» **Stated problem**
Put every line of the listing below into a numbered list, leaving out the blank lines.
◆ ◆ ◆
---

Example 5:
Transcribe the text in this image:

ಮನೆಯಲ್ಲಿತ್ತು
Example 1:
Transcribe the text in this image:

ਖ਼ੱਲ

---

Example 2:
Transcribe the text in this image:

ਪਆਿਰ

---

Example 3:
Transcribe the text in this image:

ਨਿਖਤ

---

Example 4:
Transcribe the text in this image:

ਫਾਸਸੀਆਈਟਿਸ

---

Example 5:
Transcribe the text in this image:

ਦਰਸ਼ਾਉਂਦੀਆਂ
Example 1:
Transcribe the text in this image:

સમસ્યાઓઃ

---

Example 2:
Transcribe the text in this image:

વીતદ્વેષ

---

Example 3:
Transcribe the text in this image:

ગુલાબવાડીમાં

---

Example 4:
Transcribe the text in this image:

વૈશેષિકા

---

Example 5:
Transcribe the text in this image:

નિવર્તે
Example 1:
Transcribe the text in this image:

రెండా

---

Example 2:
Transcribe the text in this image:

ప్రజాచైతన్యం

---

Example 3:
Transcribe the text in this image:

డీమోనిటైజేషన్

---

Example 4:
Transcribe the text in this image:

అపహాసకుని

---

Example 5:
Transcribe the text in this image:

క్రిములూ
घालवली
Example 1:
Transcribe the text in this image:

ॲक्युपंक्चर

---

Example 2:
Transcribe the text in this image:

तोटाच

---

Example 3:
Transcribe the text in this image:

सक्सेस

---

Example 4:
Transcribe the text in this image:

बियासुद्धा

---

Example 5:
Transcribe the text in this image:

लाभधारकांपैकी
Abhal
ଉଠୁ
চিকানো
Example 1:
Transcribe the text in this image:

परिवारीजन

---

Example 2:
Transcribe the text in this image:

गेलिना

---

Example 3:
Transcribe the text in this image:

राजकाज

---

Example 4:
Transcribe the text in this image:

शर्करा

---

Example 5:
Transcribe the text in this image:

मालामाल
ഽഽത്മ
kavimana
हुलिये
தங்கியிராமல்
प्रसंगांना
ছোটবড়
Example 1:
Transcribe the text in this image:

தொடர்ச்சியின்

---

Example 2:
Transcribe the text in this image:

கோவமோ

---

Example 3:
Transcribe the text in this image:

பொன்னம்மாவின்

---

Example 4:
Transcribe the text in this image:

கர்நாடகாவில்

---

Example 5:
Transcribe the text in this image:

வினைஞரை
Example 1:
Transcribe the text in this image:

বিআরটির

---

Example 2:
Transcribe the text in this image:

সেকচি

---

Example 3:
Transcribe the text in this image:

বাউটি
◆ ◆ ◆
» **Result of the task**
1. ---
2. Example 5:
3. Transcribe the text in this image:
4. ಮನೆಯಲ್ಲಿತ್ತು
5. Example 1:
6. Transcribe the text in this image:
7. ਖ਼ੱਲ
8. ---
9. Example 2:
10. Transcribe the text in this image:
11. ਪਆਿਰ
12. ---
13. Example 3:
14. Transcribe the text in this image:
15. ਨਿਖਤ
16. ---
17. Example 4:
18. Transcribe the text in this image:
19. ਫਾਸਸੀਆਈਟਿਸ
20. ---
21. Example 5:
22. Transcribe the text in this image:
23. ਦਰਸ਼ਾਉਂਦੀਆਂ
24. Example 1:
25. Transcribe the text in this image:
26. સમસ્યાઓઃ
27. ---
28. Example 2:
29. Transcribe the text in this image:
30. વીતદ્વેષ
31. ---
32. Example 3:
33. Transcribe the text in this image:
34. ગુલાબવાડીમાં
35. ---
36. Example 4:
37. Transcribe the text in this image:
38. વૈશેષિકા
39. ---
40. Example 5:
41. Transcribe the text in this image:
42. નિવર્તે
43. Example 1:
44. Transcribe the text in this image:
45. రెండా
46. ---
47. Example 2:
48. Transcribe the text in this image:
49. ప్రజాచైతన్యం
50. ---
51. Example 3:
52. Transcribe the text in this image:
53. డీమోనిటైజేషన్
54. ---
55. Example 4:
56. Transcribe the text in this image:
57. అపహాసకుని
58. ---
59. Example 5:
60. Transcribe the text in this image:
61. క్రిములూ
62. घालवली
63. Example 1:
64. Transcribe the text in this image:
65. ॲक्युपंक्चर
66. ---
67. Example 2:
68. Transcribe the text in this image:
69. तोटाच
70. ---
71. Example 3:
72. Transcribe the text in this image:
73. सक्सेस
74. ---
75. Example 4:
76. Transcribe the text in this image:
77. बियासुद्धा
78. ---
79. Example 5:
80. Transcribe the text in this image:
81. लाभधारकांपैकी
82. Abhal
83. ଉଠୁ
84. চিকানো
85. Example 1:
86. Transcribe the text in this image:
87. परिवारीजन
88. ---
89. Example 2:
90. Transcribe the text in this image:
91. गेलिना
92. ---
93. Example 3:
94. Transcribe the text in this image:
95. राजकाज
96. ---
97. Example 4:
98. Transcribe the text in this image:
99. शर्करा
100. ---
101. Example 5:
102. Transcribe the text in this image:
103. मालामाल
104. ഽഽത്മ
105. kavimana
106. हुलिये
107. தங்கியிராமல்
108. प्रसंगांना
109. ছোটবড়
110. Example 1:
111. Transcribe the text in this image:
112. தொடர்ச்சியின்
113. ---
114. Example 2:
115. Transcribe the text in this image:
116. கோவமோ
117. ---
118. Example 3:
119. Transcribe the text in this image:
120. பொன்னம்மாவின்
121. ---
122. Example 4:
123. Transcribe the text in this image:
124. கர்நாடகாவில்
125. ---
126. Example 5:
127. Transcribe the text in this image:
128. வினைஞரை
129. Example 1:
130. Transcribe the text in this image:
131. বিআরটির
132. ---
133. Example 2:
134. Transcribe the text in this image:
135. সেকচি
136. ---
137. Example 3:
138. Transcribe the text in this image:
139. বাউটি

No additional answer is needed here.